▶ **What you will do**:
From the records below, copy each line that has the word "lines" in it.

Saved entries
=== Section Start ===
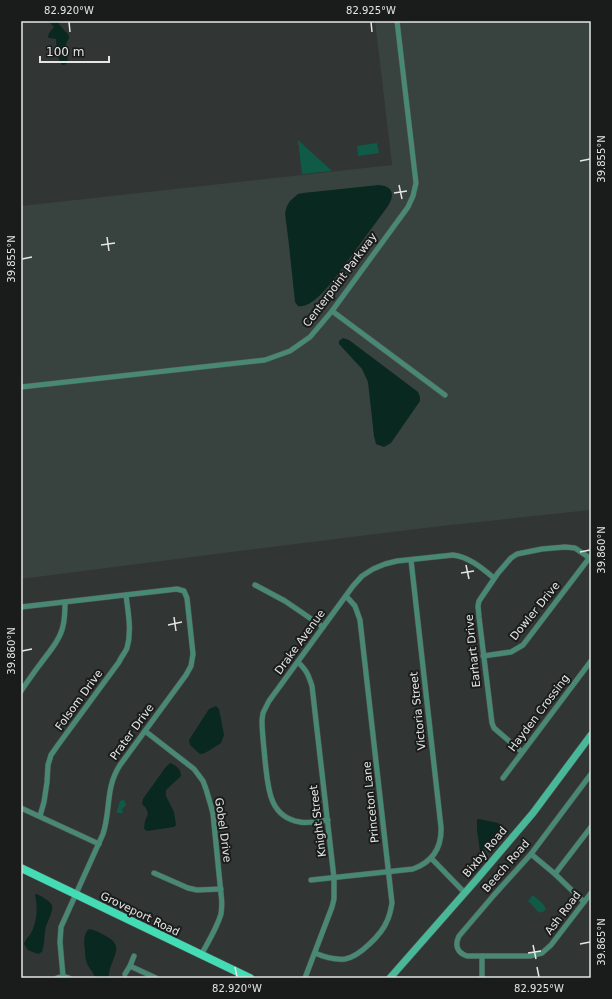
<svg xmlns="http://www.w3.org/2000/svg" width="612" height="999" font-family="'DejaVu Sans',sans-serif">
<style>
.built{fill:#38423e}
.green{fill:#0f5b48}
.water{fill:#092920}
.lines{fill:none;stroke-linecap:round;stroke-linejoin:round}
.street-casing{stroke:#4e514f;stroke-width:6}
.secondary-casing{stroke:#4e514f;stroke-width:8}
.primary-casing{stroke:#4e514f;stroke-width:9}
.street{stroke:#488875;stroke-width:5}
.secondary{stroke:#49b899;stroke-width:7}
.primary{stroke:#43dcb4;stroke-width:8}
.ticks{fill:none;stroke:#e4e6e5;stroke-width:1.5}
.labels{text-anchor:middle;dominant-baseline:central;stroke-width:4;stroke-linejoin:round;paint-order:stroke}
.street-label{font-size:11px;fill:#e4e6e5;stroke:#1a1c1b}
.neatline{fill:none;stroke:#e4e6e5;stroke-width:1.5}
.ticks-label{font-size:10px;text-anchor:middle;fill:#e4e6e5}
</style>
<rect width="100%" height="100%" fill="#313533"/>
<!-- built -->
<polygon class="built" points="375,21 591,21 591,510 441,526 216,554 21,579 21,206 392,165"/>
<!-- green -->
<g class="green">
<polygon points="298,140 332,171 302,174"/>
<polygon points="377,143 379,153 358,156 357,146"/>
<polygon points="123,800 125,801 126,805 122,809 123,813 117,813 117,809 118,808 120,801"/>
<path d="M533 895 544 905 546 909C544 912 541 913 538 912L535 908 528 901Z"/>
</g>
<!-- water -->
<g class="water">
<path d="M48 21H58C59 24 61 27 63 29 65 32 69 33 69 37 69 40 65 43 66 46 66 52 72 65 62 65L57 55 56 39 49 38 48 37 49 33 54 27Z"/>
<path d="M379 185C393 186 395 195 388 206L333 281C326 289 310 309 298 306L295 302 289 245 285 213 287 206 290 201 298 194 303 193Z"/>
<polygon points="343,338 349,340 418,392 420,397 420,401 391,443 384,447 376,444 374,436 368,382 362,369 339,344 339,341"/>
<polygon points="216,706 219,709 224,735 221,743 205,753 200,754 190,745 189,740 209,709"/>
<path d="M170 763C176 765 181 769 181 776L166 790V796L174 812 176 825 174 827 147 831 144 829 145 821 148 814 146 808 142 804 143 799 165 768Z"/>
<polygon points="477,819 479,819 498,823 501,826 501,828 499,831 480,852 477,829"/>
<path d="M35 895 36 894C40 895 50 901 52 905 54 909 48 921 46 926 44 934 45 943 42 952L38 954 28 950 24 944C26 938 28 938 31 933 37 922 38 908 35 895Z"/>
<path d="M89 929C95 930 99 932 104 935 129 947 108 959 109 978H95C93 970 87 967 86 960 85 957 85 954 85 950 84 943 83 934 89 929Z"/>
</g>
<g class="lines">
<defs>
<g id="street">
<polyline points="332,311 445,395"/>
<polyline points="21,387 265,360 290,351 310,337 332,311 408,207 413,196 416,183 397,21"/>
<polyline points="255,585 285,601 323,627"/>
<path d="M21 607 177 589 184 591 187 598 193 654 191 666 186 675 120 765C105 788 111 810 103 834L61 927 60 942 63 976"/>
<polyline points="483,656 511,652 523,645 590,557"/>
<path d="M298 662C307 671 308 674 312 686L334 878V899L332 907 305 978"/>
<path d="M21 691C28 681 34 672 41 663 49 652 60 640 63 626 65 618 65 610 65 602"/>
<path d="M145 731 194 769 203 781 206 789 211 806 213 814 221 894C222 900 222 907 221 914 217 928 208 942 201 955"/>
<polyline points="522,752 494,728 492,723 479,617 478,606 479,601 498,573 511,558 517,554 542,549 565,547 575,548 591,559"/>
<path d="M591 774 531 854 494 895 459 936C454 946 458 953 467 956H530L542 953 551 945 591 893"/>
<polyline points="503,778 591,661"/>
<polyline points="21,808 99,844"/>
<path d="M40 816 44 802 47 782 48 765 51 755 58 745 119 662C121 657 125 653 127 648 132 631 128 612 126 595"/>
<path d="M328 820C319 821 309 824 300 822 268 817 268 786 265 760 264 747 262 734 262 720L263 713 269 701 353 586 362 576 373 569 385 564 397 561 453 555C469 557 482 568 494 578"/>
<polyline points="531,854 555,874 584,902"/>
<polyline points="431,858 465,893"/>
<polyline points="154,873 188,888 197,890 221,889"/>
<polyline points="555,874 591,827"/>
<path d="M311 880 413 869C432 862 442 848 441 827L411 560"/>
<path d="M315 953C324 957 334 960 345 959 359 957 382 934 387 921 390 915 391 909 392 903L360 620 355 606 346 596"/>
<polyline points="130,966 134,956"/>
<polyline points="125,974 130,966 156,978"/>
<polyline points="57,978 63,976 69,978"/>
<polyline points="482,978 482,956"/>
</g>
<polyline id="secondary" points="390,978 477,879 533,813 591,735"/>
<polyline id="primary" points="21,868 250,978"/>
</defs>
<!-- street casing -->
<use href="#street" class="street-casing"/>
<!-- secondary casing -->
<use href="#secondary" class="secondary-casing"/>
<!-- primary casing -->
<use href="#primary" class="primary-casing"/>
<!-- street -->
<use href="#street" class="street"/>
<!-- secondary -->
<use href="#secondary" class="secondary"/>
<!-- primary -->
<use href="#primary" class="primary"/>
</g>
<!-- ticks -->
<path class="ticks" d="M69 22 70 32M371 22 372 32M580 161 590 159M399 185 402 199M394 193 407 191M107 237 109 251M101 245 115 243M22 259 32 257M580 552 590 550M466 565 469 579M461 573 474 571M174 617 176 631M168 625 182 622M22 651 32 649M580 944 590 942M533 945 536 959M528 953 541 951M235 967 237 977M537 967 539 977"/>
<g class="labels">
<!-- street labels -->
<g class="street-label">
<text transform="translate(340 280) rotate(-53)">Centerpoint Parkway</text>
<text transform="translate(535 611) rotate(-51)">Dowler Drive</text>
<text transform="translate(300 642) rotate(-54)">Drake Avenue</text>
<text transform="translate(473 651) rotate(-96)">Earhart Drive</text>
<text transform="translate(79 700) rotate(-54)">Folsom Drive</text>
<text transform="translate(418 711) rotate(-96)">Victoria Street</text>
<text transform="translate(539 713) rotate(-53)">Hayden Crossing</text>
<text transform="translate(132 732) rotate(-54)">Prater Drive</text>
<text transform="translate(371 802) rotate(-96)">Princeton Lane</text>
<text transform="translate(318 821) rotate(-97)">Knight Street</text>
<text transform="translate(223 830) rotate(82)">Gobel Drive</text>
<text transform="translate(485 852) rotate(-50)">Bixby Road</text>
<text transform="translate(506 866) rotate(-49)">Beech Road</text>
<text transform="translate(563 913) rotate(-53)">Ash Road</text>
<text transform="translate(140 914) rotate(26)">Groveport Road</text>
</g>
</g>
<!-- border -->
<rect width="612" height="999" fill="none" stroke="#1a1c1b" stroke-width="44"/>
<!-- scale -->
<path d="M40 56v6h69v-6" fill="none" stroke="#e4e6e5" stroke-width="2"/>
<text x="46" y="56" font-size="12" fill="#e4e6e5" stroke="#1a1c1b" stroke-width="3" paint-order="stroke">100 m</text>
<rect x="22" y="22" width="568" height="955" class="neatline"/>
<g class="ticks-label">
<text x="69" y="14">82.920°W</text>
<text x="371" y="14">82.925°W</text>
<text transform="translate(601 159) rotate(-90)" y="4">39.855°N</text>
<text transform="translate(11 259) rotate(-90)" y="4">39.855°N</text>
<text transform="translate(601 550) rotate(-90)" y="4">39.860°N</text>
<text transform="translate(11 651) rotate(-90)" y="4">39.860°N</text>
<text transform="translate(601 942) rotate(-90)" y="4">39.865°N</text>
<text x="237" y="992">82.920°W</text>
<text x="539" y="992">82.925°W</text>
</g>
</svg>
=== Section End ===
▶ **Written response**:
.lines{fill:none;stroke-linecap:round;stroke-linejoin:round}
<g class="lines">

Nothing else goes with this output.